◆ STUDY MATERIAL
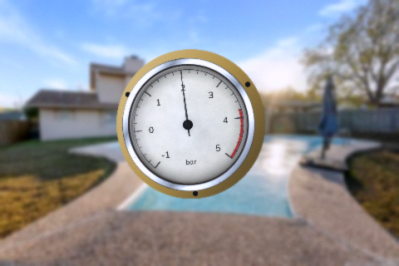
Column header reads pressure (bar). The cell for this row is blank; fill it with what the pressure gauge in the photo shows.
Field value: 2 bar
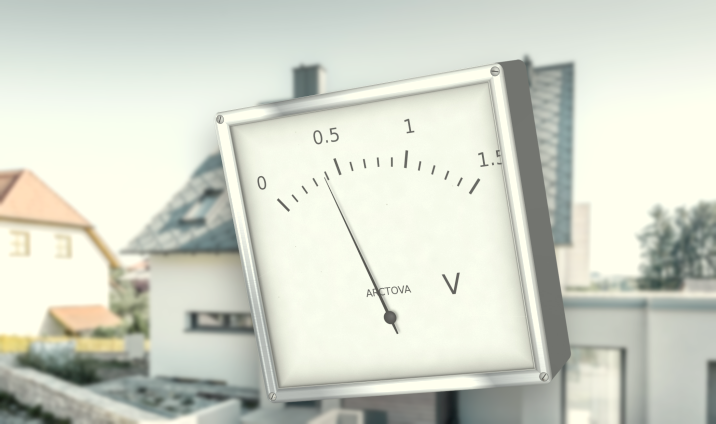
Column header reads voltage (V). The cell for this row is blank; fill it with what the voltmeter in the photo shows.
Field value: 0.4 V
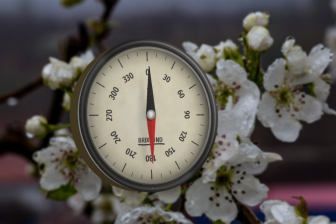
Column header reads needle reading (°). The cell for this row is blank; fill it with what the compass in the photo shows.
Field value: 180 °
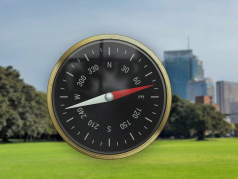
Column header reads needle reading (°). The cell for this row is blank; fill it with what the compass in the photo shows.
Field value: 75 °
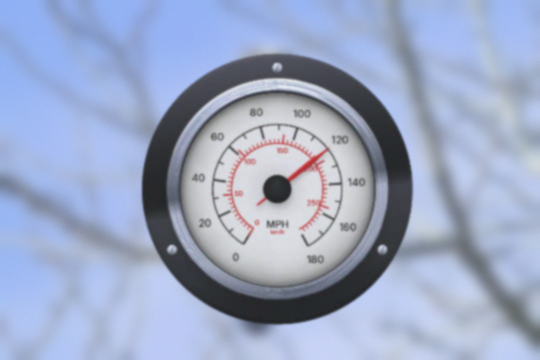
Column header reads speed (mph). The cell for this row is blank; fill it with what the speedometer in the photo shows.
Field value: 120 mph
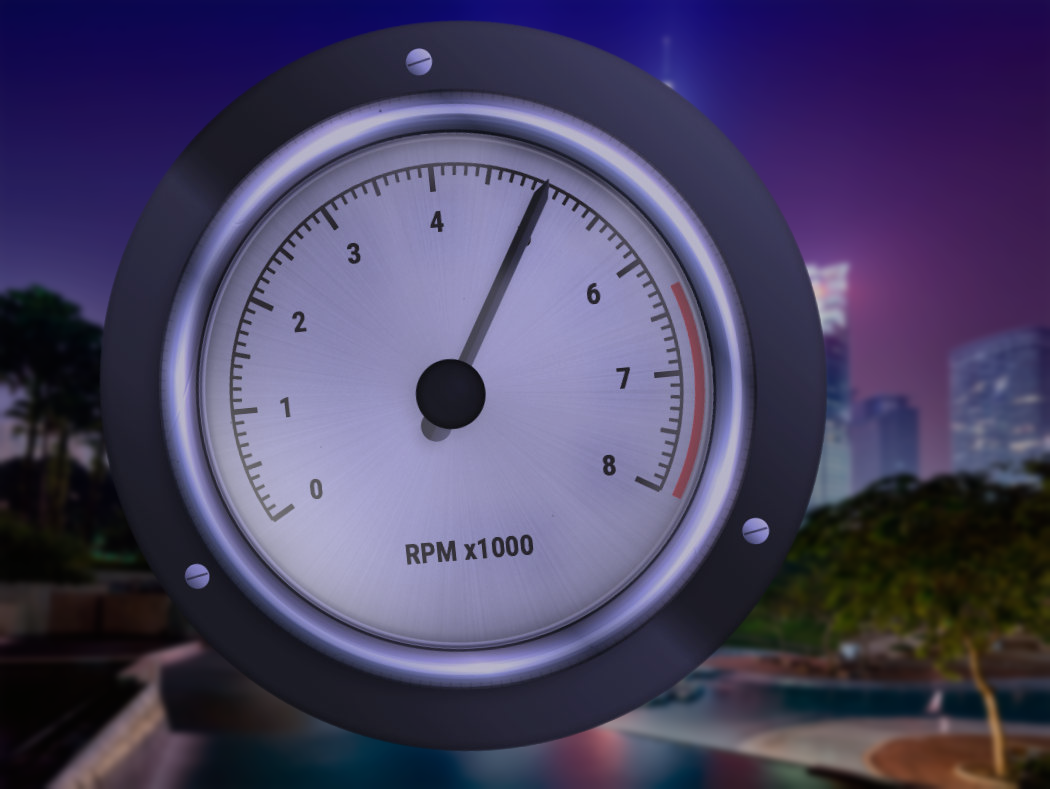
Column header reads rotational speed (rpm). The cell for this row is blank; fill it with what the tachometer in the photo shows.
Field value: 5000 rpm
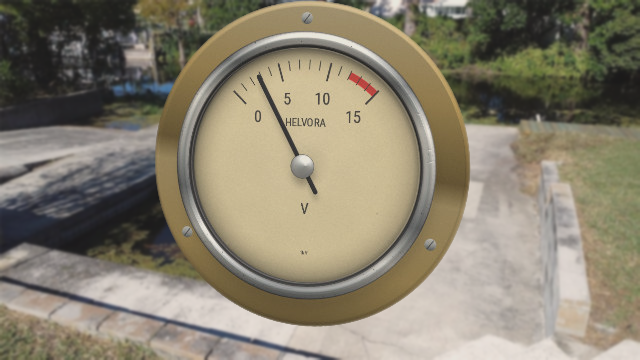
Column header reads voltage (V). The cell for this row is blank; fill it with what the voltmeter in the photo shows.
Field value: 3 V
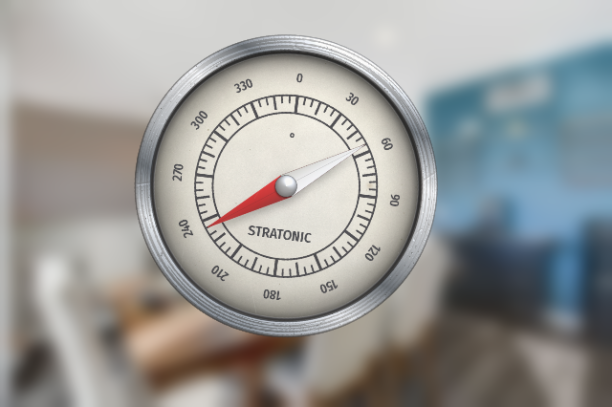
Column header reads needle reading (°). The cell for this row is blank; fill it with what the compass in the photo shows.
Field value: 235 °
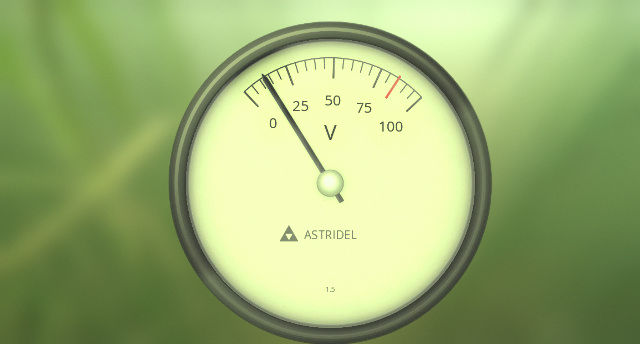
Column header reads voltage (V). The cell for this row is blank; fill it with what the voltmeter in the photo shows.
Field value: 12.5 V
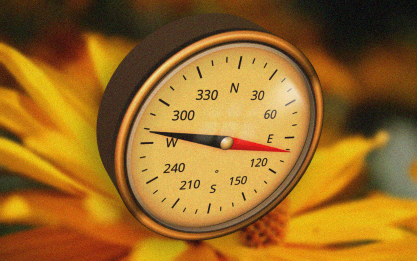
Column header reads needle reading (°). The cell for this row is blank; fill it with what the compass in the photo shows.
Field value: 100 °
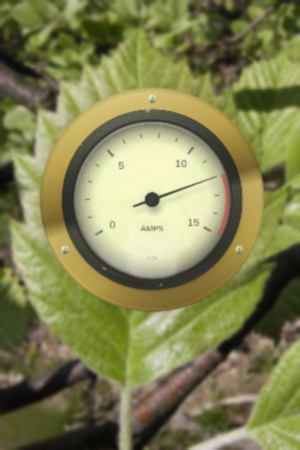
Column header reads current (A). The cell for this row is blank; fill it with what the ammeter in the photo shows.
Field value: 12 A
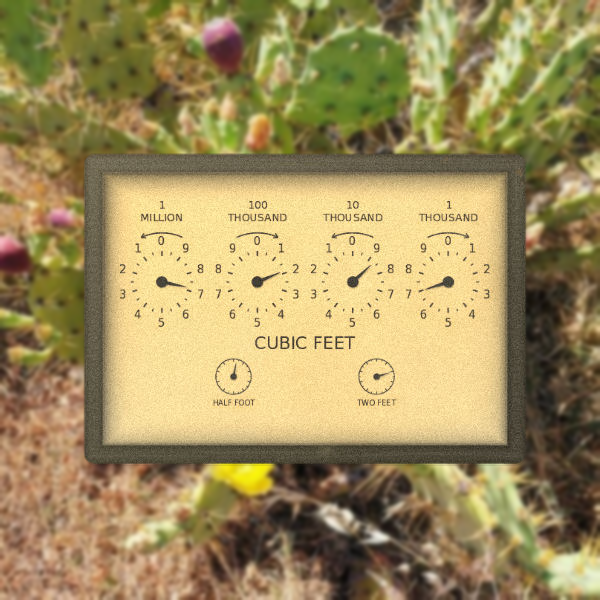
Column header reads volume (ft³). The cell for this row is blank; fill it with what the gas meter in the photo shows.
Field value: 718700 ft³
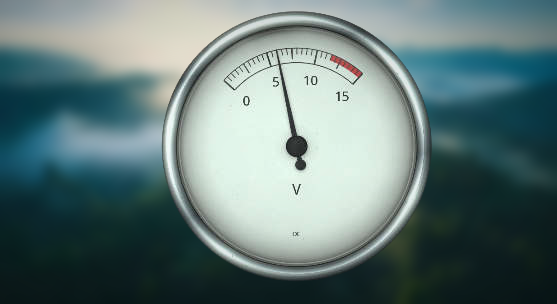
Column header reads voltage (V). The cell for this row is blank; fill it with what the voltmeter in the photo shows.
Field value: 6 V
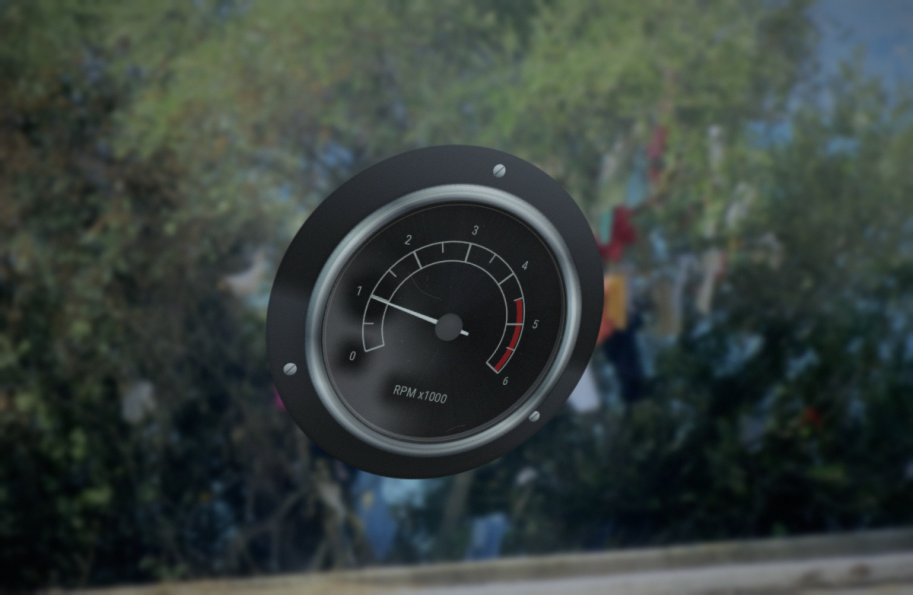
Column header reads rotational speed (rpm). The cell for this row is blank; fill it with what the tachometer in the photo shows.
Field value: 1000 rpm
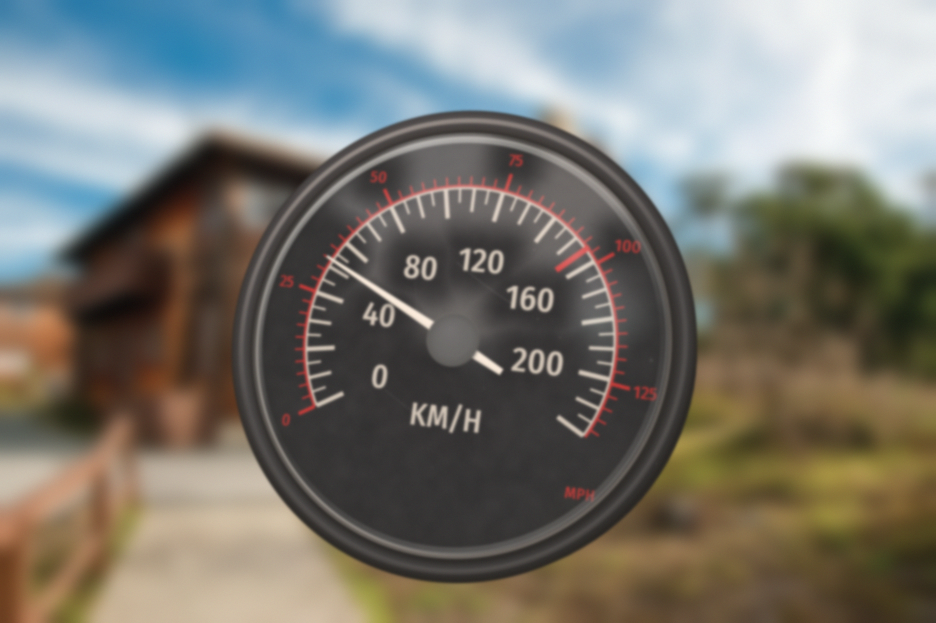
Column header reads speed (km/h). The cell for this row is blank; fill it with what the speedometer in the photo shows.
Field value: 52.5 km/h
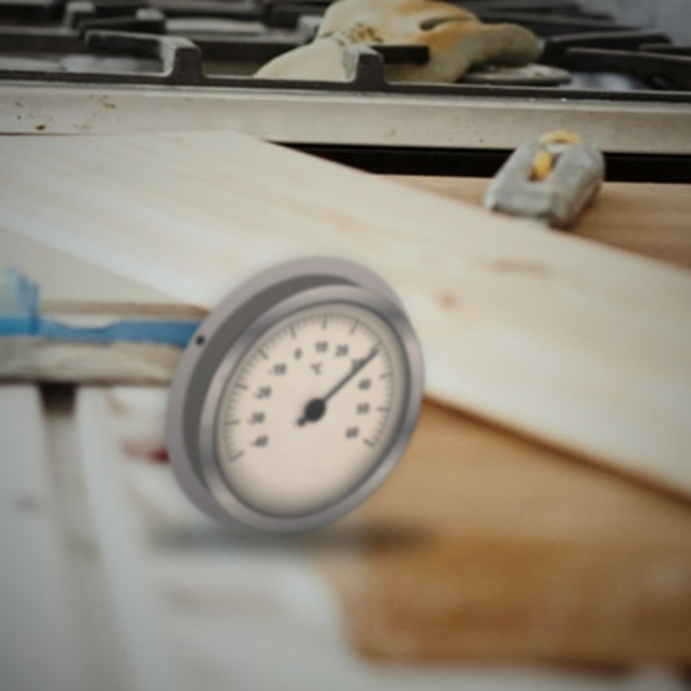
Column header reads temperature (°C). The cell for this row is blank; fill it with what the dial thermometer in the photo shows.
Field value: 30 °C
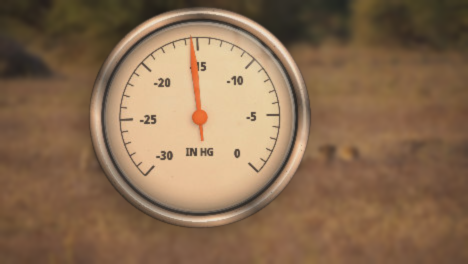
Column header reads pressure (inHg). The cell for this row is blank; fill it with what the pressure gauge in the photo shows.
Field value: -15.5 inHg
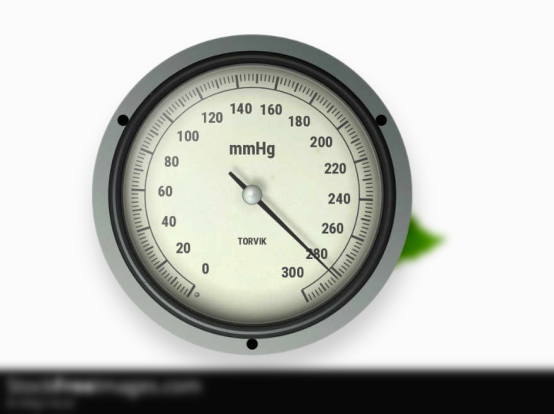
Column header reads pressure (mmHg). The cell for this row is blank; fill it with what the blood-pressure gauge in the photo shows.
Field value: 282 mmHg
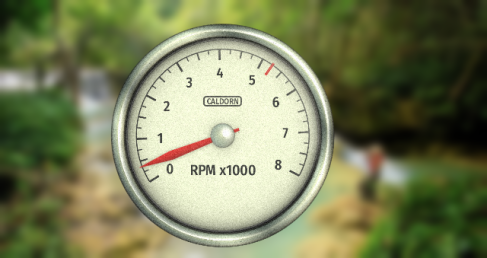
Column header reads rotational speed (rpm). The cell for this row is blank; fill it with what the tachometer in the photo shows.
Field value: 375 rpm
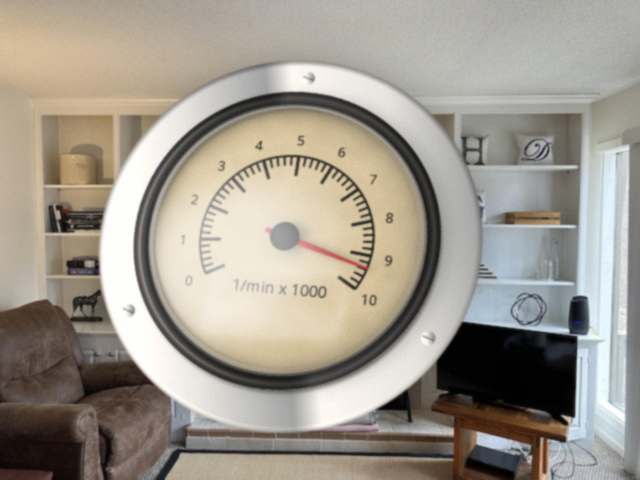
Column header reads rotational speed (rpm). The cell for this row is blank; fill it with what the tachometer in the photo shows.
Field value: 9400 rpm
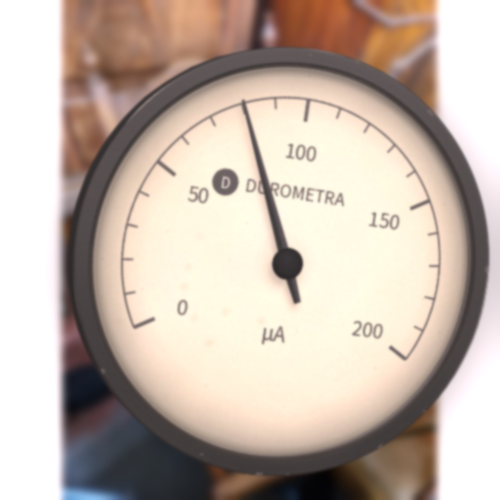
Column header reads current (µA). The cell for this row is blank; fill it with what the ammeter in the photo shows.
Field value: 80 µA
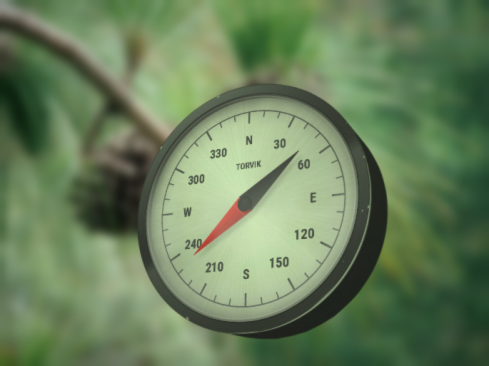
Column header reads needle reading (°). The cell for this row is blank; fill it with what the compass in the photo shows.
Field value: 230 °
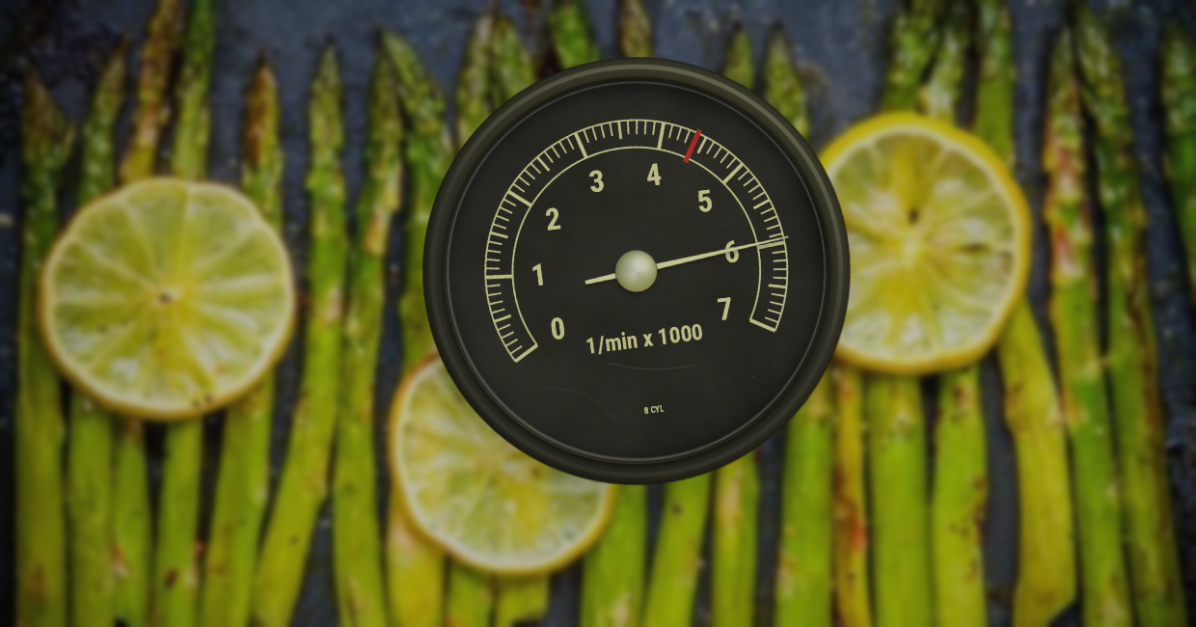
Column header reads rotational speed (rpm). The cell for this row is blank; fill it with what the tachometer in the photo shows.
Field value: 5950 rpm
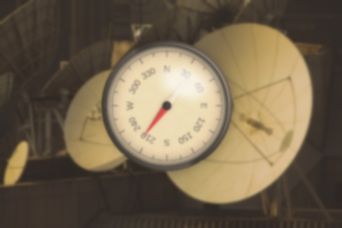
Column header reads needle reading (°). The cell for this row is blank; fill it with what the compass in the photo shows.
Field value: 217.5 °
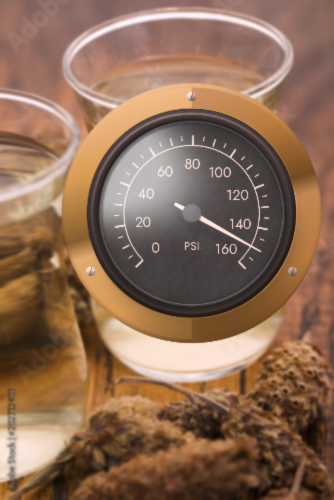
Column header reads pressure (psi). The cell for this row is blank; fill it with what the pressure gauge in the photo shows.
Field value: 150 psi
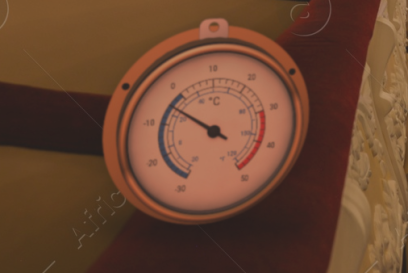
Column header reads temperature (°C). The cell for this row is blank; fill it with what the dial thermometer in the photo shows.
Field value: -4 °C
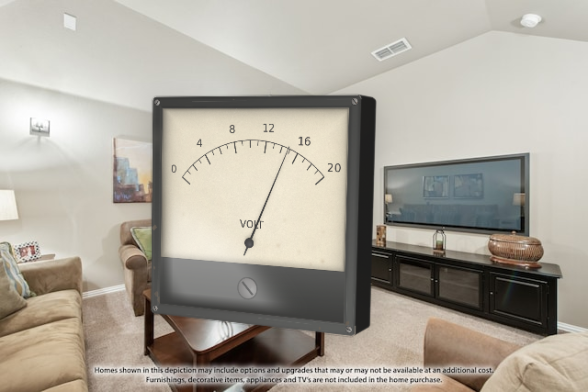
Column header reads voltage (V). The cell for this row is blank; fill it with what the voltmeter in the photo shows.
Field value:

◆ INSTRUCTIONS TO FOLLOW
Transcribe all of the data above line for line without changing a word, and leave the pictures out of your copy.

◆ WRITTEN RESPONSE
Column header reads pressure (bar). The cell for this row is blank; fill it with what the pressure gauge in the photo shows.
Field value: 2 bar
Column header reads voltage (V). The cell for this row is blank; fill it with what the voltmeter in the photo shows.
Field value: 0.4 V
Column header reads needle reading (°). The cell for this row is blank; fill it with what the compass in the photo shows.
Field value: 180 °
Column header reads needle reading (°). The cell for this row is blank; fill it with what the compass in the photo shows.
Field value: 75 °
Column header reads speed (mph). The cell for this row is blank; fill it with what the speedometer in the photo shows.
Field value: 120 mph
Column header reads rotational speed (rpm). The cell for this row is blank; fill it with what the tachometer in the photo shows.
Field value: 5000 rpm
Column header reads voltage (V). The cell for this row is blank; fill it with what the voltmeter in the photo shows.
Field value: 3 V
Column header reads needle reading (°). The cell for this row is blank; fill it with what the compass in the photo shows.
Field value: 235 °
Column header reads voltage (V). The cell for this row is blank; fill it with what the voltmeter in the photo shows.
Field value: 12.5 V
Column header reads needle reading (°). The cell for this row is blank; fill it with what the compass in the photo shows.
Field value: 100 °
Column header reads current (A). The cell for this row is blank; fill it with what the ammeter in the photo shows.
Field value: 12 A
Column header reads volume (ft³). The cell for this row is blank; fill it with what the gas meter in the photo shows.
Field value: 718700 ft³
Column header reads voltage (V). The cell for this row is blank; fill it with what the voltmeter in the photo shows.
Field value: 6 V
Column header reads rotational speed (rpm). The cell for this row is blank; fill it with what the tachometer in the photo shows.
Field value: 1000 rpm
Column header reads speed (km/h). The cell for this row is blank; fill it with what the speedometer in the photo shows.
Field value: 52.5 km/h
Column header reads temperature (°C). The cell for this row is blank; fill it with what the dial thermometer in the photo shows.
Field value: 30 °C
Column header reads pressure (inHg). The cell for this row is blank; fill it with what the pressure gauge in the photo shows.
Field value: -15.5 inHg
Column header reads pressure (mmHg). The cell for this row is blank; fill it with what the blood-pressure gauge in the photo shows.
Field value: 282 mmHg
Column header reads rotational speed (rpm). The cell for this row is blank; fill it with what the tachometer in the photo shows.
Field value: 375 rpm
Column header reads rotational speed (rpm). The cell for this row is blank; fill it with what the tachometer in the photo shows.
Field value: 9400 rpm
Column header reads current (µA). The cell for this row is blank; fill it with what the ammeter in the photo shows.
Field value: 80 µA
Column header reads needle reading (°). The cell for this row is blank; fill it with what the compass in the photo shows.
Field value: 230 °
Column header reads rotational speed (rpm). The cell for this row is blank; fill it with what the tachometer in the photo shows.
Field value: 5950 rpm
Column header reads needle reading (°). The cell for this row is blank; fill it with what the compass in the photo shows.
Field value: 217.5 °
Column header reads pressure (psi). The cell for this row is blank; fill it with what the pressure gauge in the photo shows.
Field value: 150 psi
Column header reads temperature (°C). The cell for this row is blank; fill it with what the dial thermometer in the photo shows.
Field value: -4 °C
Column header reads voltage (V). The cell for this row is blank; fill it with what the voltmeter in the photo shows.
Field value:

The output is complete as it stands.